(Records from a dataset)
:::

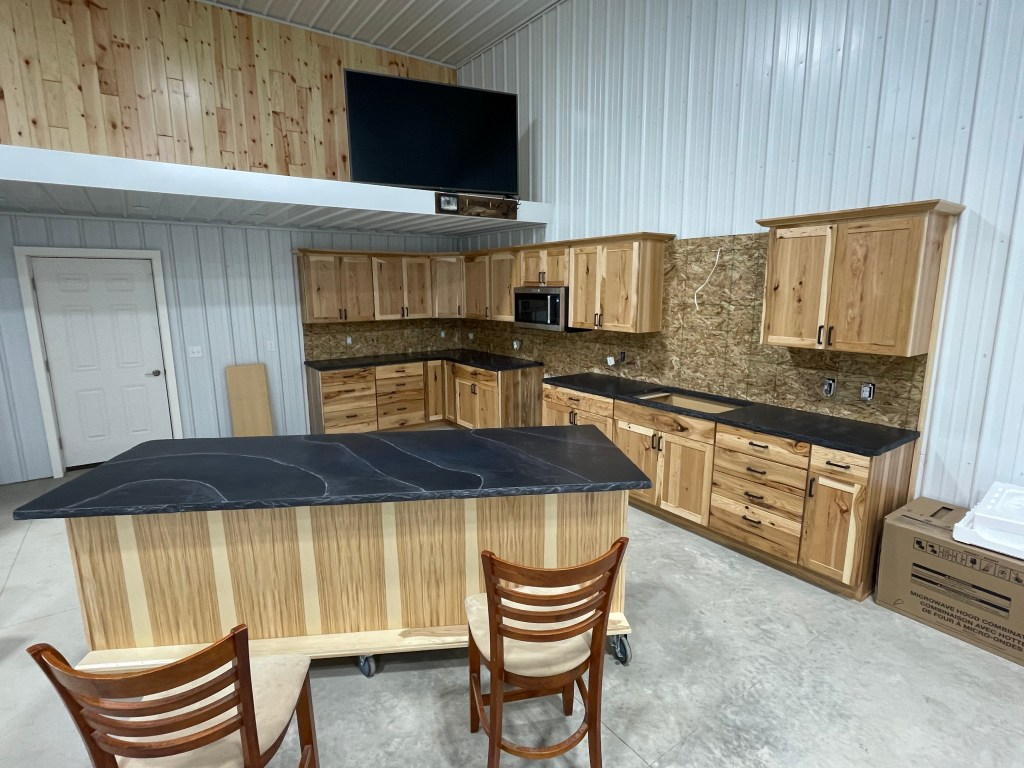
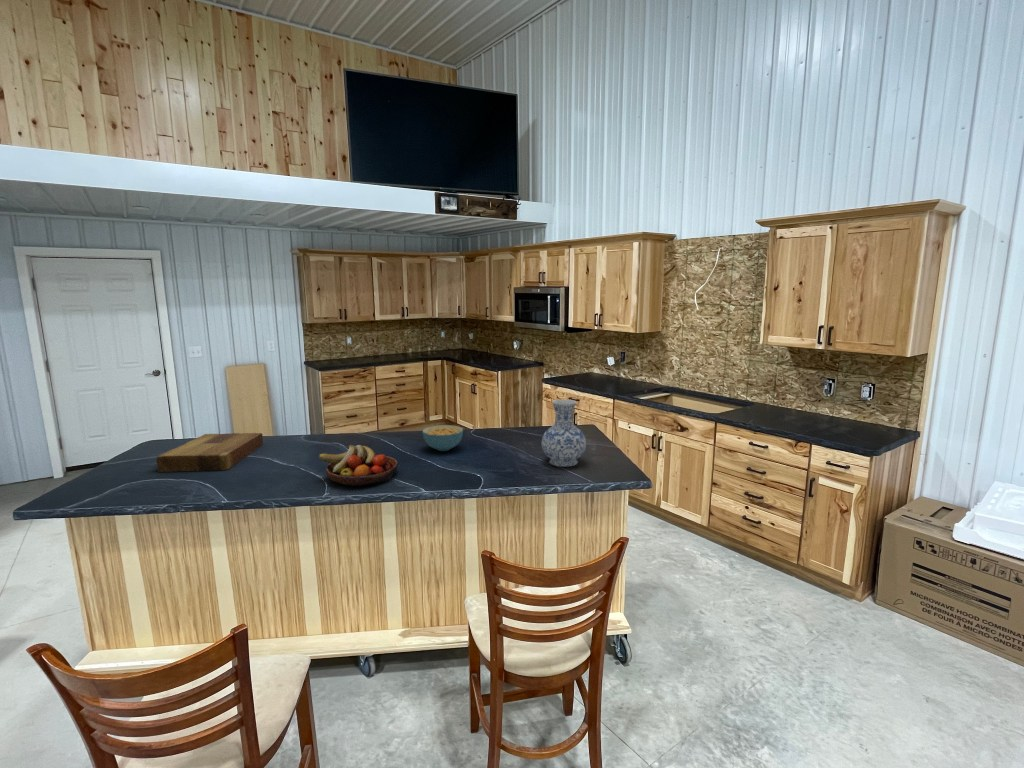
+ cereal bowl [422,424,464,452]
+ cutting board [156,432,264,473]
+ fruit bowl [318,444,399,487]
+ vase [541,398,587,468]
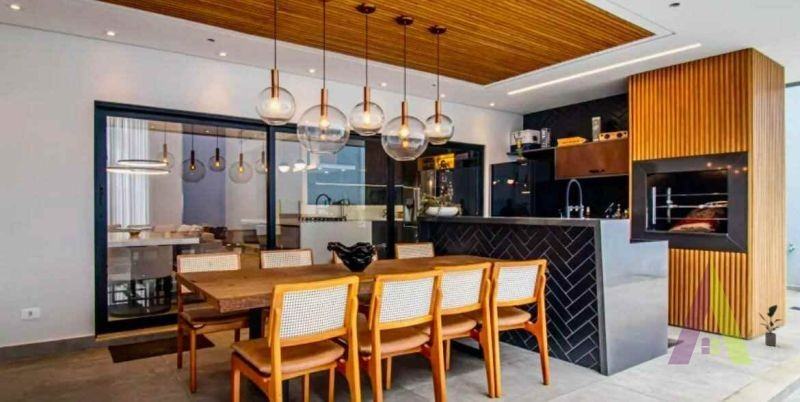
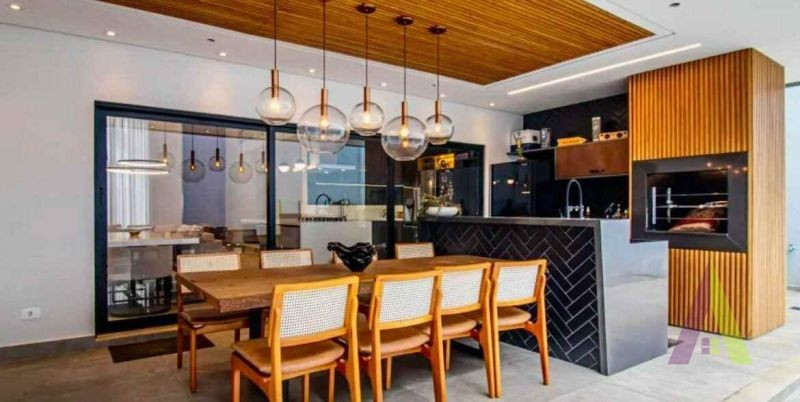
- potted plant [757,304,781,347]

:::

◆ **What is required**: Please return only the lines running from the line with "cutting board [156,432,264,473]" to the final line of the data, both included, exactly and without any pictures.

◆ **Exercise output**:
+ cutting board [156,432,264,473]
+ fruit bowl [318,444,399,487]
+ vase [541,398,587,468]
- potted plant [757,304,781,347]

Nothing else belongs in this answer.